**Information provided**
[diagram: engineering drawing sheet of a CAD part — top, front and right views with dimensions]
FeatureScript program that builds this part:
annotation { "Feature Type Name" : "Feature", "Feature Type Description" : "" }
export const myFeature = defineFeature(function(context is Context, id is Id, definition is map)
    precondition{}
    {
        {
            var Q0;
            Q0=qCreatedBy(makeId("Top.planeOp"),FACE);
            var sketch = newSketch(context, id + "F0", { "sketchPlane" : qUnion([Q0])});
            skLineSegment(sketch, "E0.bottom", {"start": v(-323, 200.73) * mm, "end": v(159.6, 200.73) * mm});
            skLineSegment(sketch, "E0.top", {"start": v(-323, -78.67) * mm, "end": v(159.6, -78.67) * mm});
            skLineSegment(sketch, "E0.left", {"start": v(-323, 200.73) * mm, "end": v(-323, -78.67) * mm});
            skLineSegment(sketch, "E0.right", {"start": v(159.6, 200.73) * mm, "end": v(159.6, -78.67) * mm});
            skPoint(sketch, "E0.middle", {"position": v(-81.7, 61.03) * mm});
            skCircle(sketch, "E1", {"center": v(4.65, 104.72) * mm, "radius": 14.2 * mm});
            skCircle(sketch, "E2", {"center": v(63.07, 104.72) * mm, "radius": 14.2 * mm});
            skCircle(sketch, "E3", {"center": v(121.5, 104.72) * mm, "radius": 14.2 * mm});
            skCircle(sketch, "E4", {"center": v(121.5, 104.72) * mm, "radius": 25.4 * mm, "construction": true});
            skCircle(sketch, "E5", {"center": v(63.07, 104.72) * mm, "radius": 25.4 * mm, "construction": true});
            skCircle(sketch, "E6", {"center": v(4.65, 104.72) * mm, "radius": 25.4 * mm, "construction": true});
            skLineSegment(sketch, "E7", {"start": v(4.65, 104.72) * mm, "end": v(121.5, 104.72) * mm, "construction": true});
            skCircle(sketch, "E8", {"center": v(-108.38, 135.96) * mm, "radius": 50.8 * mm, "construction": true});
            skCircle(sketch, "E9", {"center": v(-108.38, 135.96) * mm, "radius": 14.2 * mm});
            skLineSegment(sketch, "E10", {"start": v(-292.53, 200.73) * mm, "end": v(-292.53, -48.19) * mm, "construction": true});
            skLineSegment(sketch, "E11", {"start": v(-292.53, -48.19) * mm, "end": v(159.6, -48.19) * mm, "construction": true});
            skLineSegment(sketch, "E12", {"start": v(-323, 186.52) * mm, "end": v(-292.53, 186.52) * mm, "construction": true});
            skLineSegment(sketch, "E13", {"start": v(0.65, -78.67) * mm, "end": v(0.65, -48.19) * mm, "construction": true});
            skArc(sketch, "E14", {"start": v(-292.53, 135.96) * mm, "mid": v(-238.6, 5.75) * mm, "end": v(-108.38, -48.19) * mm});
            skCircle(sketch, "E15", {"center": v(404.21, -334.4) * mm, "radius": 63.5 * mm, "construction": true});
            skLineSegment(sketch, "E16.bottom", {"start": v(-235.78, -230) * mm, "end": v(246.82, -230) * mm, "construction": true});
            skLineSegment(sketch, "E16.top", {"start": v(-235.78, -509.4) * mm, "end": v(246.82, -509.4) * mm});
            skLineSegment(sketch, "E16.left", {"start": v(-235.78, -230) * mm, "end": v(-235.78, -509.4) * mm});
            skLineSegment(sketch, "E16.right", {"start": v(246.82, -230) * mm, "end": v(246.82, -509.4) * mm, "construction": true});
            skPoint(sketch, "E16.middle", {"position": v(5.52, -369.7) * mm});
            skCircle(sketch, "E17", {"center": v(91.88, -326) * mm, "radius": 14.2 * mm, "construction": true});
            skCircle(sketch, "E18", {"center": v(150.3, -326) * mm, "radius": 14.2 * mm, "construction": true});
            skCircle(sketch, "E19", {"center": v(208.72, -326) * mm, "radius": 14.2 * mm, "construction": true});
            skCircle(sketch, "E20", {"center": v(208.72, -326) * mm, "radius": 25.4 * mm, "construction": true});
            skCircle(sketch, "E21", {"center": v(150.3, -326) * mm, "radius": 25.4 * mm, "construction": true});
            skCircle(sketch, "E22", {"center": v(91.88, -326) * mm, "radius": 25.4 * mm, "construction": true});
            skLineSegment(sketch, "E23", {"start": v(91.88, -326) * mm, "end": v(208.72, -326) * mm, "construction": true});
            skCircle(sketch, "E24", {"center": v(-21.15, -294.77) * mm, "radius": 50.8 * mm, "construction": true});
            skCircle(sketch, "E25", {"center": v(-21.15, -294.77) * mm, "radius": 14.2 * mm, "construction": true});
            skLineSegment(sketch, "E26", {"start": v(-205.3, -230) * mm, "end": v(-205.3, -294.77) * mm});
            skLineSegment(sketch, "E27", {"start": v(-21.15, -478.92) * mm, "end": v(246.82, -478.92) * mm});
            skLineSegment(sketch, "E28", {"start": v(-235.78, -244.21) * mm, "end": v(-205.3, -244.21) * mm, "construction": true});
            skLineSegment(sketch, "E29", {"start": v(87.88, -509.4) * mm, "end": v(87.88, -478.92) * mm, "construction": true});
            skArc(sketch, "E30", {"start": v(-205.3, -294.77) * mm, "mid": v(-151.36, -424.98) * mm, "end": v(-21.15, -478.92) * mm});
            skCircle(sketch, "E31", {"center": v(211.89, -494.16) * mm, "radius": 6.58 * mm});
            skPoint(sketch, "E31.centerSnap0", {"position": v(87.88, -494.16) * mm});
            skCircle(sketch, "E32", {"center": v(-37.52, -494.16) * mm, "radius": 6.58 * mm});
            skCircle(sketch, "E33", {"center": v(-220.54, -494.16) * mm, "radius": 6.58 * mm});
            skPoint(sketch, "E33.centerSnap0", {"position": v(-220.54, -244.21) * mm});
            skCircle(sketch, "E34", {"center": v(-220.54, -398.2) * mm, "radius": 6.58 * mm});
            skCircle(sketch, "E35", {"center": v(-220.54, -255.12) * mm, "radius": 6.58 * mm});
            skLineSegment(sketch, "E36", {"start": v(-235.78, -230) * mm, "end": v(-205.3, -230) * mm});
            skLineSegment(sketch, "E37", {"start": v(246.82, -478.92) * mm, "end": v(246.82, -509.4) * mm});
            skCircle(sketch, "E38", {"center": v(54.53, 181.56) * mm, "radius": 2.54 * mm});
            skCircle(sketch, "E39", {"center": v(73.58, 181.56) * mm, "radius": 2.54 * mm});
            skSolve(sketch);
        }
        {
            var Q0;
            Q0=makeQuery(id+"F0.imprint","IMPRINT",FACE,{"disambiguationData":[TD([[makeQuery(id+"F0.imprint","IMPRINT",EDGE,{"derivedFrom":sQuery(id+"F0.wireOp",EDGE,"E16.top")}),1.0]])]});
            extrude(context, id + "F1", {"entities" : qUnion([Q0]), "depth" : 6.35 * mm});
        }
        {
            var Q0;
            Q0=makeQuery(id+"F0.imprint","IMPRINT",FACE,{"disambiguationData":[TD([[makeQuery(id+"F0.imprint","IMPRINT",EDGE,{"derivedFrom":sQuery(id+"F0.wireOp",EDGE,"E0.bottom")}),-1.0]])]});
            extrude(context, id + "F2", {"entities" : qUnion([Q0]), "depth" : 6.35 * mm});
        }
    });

**Written problem**
Please find each line in the listing above that contains the string "part" and copy those lines out.

**Correct result**
[diagram: engineering drawing sheet of a CAD part — top, front and right views with dimensions]
FeatureScript program that builds this part:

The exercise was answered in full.